John Sprack Training

Justice Committee criticises Employment Tribunal Fees

22 June 2016

The House of Commons Justice Committee has released its report on court fees, including some forthright criticism of the fees regime applied to employment tribunals. The report was published just three days before the EU referendum, so it may not have received the publicity which it deserves. But those who have argued and campaigned against the impact of ET fees, will find that it reinforces their arguments. And the government ought to find it embarrassing reading.

The report deals with the issue of costs in courts and tribunals generally, and it focuses on the question of access to justice. It regards the issue of employment tribunal fees as particularly controversial, and deals with the staggering drop in the number of claims. There was a decline of 67% in single cases and a drop of 72% in multiple cases in the two years after the introduction of fees. 

It asks the question: Is the drop in claims due to early conciliation? The reliance of government upon this contention was “even on the most favourable construction, superficial” says the Committee. The main survey carried out by ACAS showed that of the 68,000 cases referred to them for early conciliation in the first nine months of mandatory early conicliation,15% settled and 22% went to tribunal. Of the remaining 63%, 26% said that they did not progress because of fees (this amounts to 16% of the whole, or 10,880 claims).

In fact, the Committee gave prominence to the view that the introduction of fees had hindered, rather than helped, the prospects of settlement being reached for prospective claims. They quoted Sir Ernest Ryder, Senior President of Tribunals, who said:

 ‘respondents are ….avoiding engagement in conciliation processes and waiting for the next fee to be paid, which means that settlement opportunities are being lost”

Kate Booth, partner at Eaton Smith LLP, said she advised employers to  

“..wait for the employee to pay a fee. Ultimately you want to call their bluff - are they prepared to put their money where their mouth is? - so you sit back and see whether they do it.” 

The Select Committee concluded that ‘in many cases the existence of fees provides a disincentive for employers to resolve disputes at an early stage.

What about deterrence of vexatious claims? That was one of the stated objectives of government in introducing fees.The evidence received was to the effect that It is not the case that the proportion of cases in which the claimant is successful has increased. “So fees deterred claims which would potentially have been successful to roughly the same extent as potentially unsuccessful claims”, the evidence suggested.

The Select Committee concluded:

“The arguments presented to us by the Government in this inquiry, limited as they are for the reasons we have previously set out, have not swayed us from our conclusion, on the evidence, that the regime of employment tribunal fees has had a significant adverse impact on access to justice for meritorious claims”

The Committee was particularly concerned about the impact of the fees regime on claims for maternity and pregnancy discrimination. 

Its report points out the effect of  saving for the arrival of the baby by a pregnant woman- for toys, bedding etc. Any such savings are taken into account in deciding on remission from fees.

The remission system was also felt to be unhelfpul in the case of those who had received a payment on termination e g for redundancy, as this would be taken into account in calculating capital when determining whether remission of fees should be granted.

The review pointed out that virtulally no money claims at all were being brought in the tribunals, whereas formerly many had been brought by low paid workers in sectors such as care, security, hospitality, cleaning. In such cases, few defences were available. The sums involved were small, but important to those involved.

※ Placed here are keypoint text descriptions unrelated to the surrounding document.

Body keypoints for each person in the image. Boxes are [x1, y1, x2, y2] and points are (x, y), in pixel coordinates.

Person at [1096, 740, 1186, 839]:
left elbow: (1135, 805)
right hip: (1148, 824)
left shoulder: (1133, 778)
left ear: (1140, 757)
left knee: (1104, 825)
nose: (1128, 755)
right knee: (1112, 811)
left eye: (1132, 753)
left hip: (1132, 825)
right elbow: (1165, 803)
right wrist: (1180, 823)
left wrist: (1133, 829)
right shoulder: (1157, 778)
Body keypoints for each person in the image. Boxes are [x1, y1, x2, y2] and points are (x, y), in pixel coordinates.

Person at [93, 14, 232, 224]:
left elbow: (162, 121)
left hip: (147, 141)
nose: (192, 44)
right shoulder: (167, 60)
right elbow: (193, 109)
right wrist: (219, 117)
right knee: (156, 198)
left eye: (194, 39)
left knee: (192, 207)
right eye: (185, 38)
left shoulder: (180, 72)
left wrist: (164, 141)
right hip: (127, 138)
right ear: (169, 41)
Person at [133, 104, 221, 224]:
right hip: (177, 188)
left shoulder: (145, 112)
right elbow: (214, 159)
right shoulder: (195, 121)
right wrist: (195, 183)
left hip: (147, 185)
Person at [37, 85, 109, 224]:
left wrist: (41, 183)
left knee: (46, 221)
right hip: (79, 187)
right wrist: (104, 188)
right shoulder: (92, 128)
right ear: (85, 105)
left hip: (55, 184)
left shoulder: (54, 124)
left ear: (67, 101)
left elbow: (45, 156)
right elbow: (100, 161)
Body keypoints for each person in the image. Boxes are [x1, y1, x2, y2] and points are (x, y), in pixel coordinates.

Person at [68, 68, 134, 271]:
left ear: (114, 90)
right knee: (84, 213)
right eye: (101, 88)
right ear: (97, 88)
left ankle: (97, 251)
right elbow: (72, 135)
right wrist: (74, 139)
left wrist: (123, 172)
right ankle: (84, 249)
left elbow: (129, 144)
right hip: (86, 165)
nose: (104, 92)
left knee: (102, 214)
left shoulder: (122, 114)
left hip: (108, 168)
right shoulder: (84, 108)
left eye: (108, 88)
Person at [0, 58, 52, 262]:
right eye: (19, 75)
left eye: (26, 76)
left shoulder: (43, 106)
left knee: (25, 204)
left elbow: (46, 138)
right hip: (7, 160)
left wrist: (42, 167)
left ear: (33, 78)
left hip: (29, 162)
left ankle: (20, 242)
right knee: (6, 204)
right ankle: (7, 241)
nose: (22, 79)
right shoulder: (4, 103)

The classification of claims into Type A and Type B was too simplistic and should rather be into “short, standard and open” as classified by the tribunals themselves. 

What would be an appropriate fee? Some rejected any fee. Citizens Advice survey showed that 90% would not be put off by a £50 fee.

The government came in for particular criticism for its failure to publish its own review into employment tribunal fees. It is clear that they have been sitting on their own report for some time, despite a commitment to publish it by the end of 2015. The Justice Committee referred to "inconsistencies in the Government's account of the progress of its review into the impact of employment tribunal fees". They had held up publication of their own report ont he basis of the government's commitment to publish by the end of 2015, so that they could take it into account. They state: "We have not appreciated being strung along in this fashion" and characterised it as "unhelpful and not good practice".

The Justice Comimitte have made the following recommendations (subject to any new factual information to be revealed in the government’s review)

  •  the government should “publish forthwith” the factual information collated in their review
  •  the overall quantum of fees should be reduced
  • the distinction between Types A and B cases had no logic, and should be replaced by single fee, three-tier fee, or fee set as proportion of the claim
  • disposable capital and monthly income thresholds for remission should be reduced
  • claimants should only have to make one application for remission, to cover both the issue and the  hearing fee
  • special consideration should be given to claims for maternity or pregnancy discrimination, and time limit of three months for such claims should be reviewed

In reponse to the argument that this would reduce revenue, the report argues that an increase in the number of legitimate claims would bring in additional fee income. Further, it says, access to justice must prevail over income from fees.